• _The problem_: Read through the records below and copy each line that uses the word "RESTAURANT".
------------------------------------------------------------
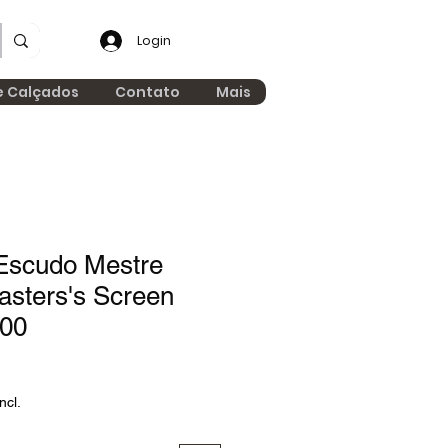
Login
e Calçados
Contato
Mais
Escudo Mestre
sters's Screen
00
ncl.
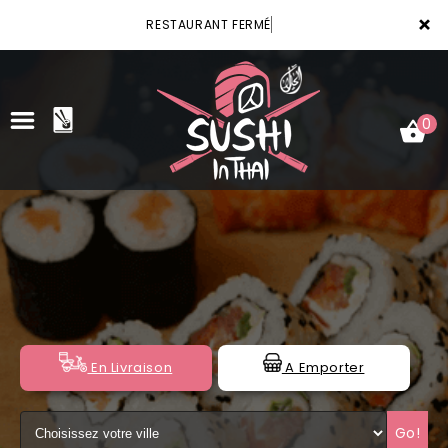
×
RESTAURANT FERMÉ
0
ACCUEIL
LA CARTE
VOTRE COMPTE
NOTRE RESTAURANT
En Livraison
A Emporter
VOS AVIS
Go!
MENTIONS LÉGALES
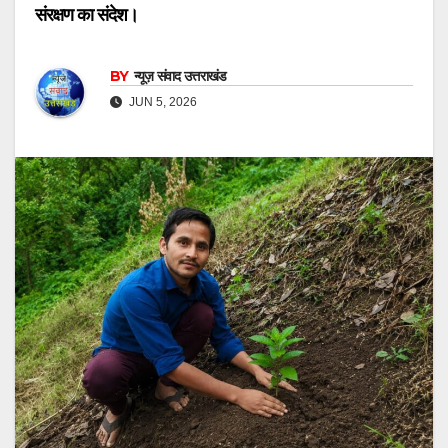
संरक्षण का संदेश।
BY
न्यूज़ संवाद उत्तराखंड
JUN 5, 2026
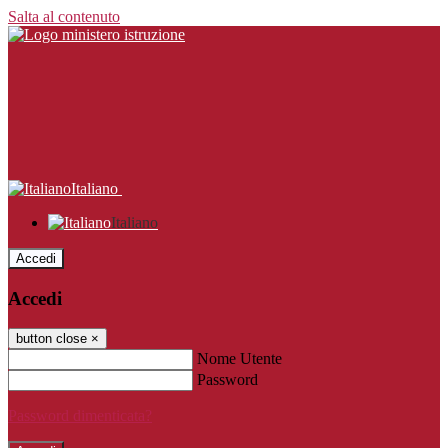
Salta al contenuto
Italiano
Italiano
Accedi
Accedi
button close
×
Nome Utente
Password
Password dimenticata?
------------------------------------------------------------
• _Task solution_:
RESTAURANT FERMÉ
NOTRE RESTAURANT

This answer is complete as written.